Lactococcus lactis subsp. cremoris C60 creates a type I regulatory T cell-dominant anti-inflammatory intestinal environment through functional modification of dendritic cells

Lactic acid bacteria (LAB)-mediated probiotics have the capability to modulate intestinal immunity, creating an anti-inflammatory environment. Among the immune-modulatory effects, interleukin (IL)-10-producing CD4 ⁺ T cells are often discussed for their anti-inflammatory roles. While regulatory T cells (Tregs) are a well-known subset, type I regulatory T (Tr1) cells, which also produce abundant IL-10, receive less attention in LAB-induced anti-inflammatory effects. Here, we report that Lactococcus lactis subsp. cremoris C60, a probiotic LAB strain, increases IL-10-producing Tr1 cells in the intestinal environment, contributing to resistance against inflammatory conditions such as dextran sodium sulfate (DSS)-induced colitis. Intragastric administration of heat-killed (HK)-C60 significantly increased IL-10 ⁺ CD4 ⁺ T cells in intestinal tissues compared to control treatment.

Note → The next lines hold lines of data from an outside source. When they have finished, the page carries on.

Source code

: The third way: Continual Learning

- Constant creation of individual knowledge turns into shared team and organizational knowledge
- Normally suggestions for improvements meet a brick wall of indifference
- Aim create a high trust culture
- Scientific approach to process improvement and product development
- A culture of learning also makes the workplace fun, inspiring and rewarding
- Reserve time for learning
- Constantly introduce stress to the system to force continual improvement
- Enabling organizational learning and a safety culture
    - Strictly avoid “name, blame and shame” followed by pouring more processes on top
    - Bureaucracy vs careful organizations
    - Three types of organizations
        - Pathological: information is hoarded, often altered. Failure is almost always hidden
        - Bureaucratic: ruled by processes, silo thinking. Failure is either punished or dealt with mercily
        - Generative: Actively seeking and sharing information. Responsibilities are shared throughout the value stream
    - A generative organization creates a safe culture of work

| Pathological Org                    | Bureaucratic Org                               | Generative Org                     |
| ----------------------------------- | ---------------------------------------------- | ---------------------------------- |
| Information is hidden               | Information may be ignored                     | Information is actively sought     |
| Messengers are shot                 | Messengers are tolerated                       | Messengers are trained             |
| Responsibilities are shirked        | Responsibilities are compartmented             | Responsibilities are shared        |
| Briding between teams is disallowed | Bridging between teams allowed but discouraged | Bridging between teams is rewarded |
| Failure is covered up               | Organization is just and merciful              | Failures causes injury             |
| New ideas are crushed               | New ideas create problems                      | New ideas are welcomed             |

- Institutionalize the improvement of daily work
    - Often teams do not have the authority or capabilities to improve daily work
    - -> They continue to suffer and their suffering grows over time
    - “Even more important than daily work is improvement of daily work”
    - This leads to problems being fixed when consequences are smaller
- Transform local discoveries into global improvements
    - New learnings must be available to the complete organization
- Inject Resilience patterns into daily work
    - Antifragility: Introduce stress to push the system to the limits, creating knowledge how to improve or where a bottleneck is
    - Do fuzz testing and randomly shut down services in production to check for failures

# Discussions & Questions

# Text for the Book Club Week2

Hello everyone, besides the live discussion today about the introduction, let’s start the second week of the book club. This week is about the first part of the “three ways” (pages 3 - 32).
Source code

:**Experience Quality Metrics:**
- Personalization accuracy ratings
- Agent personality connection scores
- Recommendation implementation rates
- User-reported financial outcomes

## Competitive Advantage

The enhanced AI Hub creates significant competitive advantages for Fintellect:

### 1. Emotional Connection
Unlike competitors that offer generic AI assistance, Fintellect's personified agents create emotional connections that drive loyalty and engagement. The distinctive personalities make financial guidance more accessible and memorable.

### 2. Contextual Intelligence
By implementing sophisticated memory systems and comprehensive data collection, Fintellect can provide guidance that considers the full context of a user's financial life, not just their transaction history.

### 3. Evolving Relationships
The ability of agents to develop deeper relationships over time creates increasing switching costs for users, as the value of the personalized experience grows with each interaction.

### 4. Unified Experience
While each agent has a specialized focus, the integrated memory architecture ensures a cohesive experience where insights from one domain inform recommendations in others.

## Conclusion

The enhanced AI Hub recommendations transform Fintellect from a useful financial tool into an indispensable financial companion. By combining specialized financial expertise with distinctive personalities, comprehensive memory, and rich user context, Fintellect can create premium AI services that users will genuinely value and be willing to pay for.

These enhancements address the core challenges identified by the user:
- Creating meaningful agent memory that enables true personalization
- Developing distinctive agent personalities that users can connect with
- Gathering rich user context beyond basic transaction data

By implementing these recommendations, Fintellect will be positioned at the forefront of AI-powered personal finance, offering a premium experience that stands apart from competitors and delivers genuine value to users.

These populations predominantly consisted of Forkhead box protein P3 (Foxp3)-negative cells, indicating that Tr1 cells were primarily expanded by HK-C60 stimulation. Further analysis revealed that IL-10 ⁺ Tr1 cells could be classified into two major subpopulations: IL-10 single-positive (SP) and IFN-γ/IL-10 double-positive (DP) cells. An in vitro co-culture system using CD4 ⁺ T cells and bone marrow-derived dendritic cells (BMDCs) demonstrated that HK-C60 stimulation modified dendritic cell function, promoting Tr1 cell differentiation. Moreover, pro-inflammatory IFN-γ ⁺ CD4 ⁺ T (Th1) cells differentiated into IL-10 ⁺ Tr1 cells in the presence of HK-C60-stimulated BMDCs, with the effect being particularly pronounced in DP Tr1 cells. HK-C60-administration attenuated inflammation and reduced pro-inflammatory leukocyte infiltration in the colon of DSS-induced colitis mice, accompanied by the expansion of DP Tr1 cells. The suppressive effect of intestinal CD4 ⁺ T cells in HK-C60-treated mice was IL-10-dependent, as demonstrated by an in vitro IL-10 neutralizing assay. Thus, C60-based probiotics promote the creation of an anti-inflammatory intestinal environment by increasing IL-10 ⁺ Tr1 cells rather than Tregs.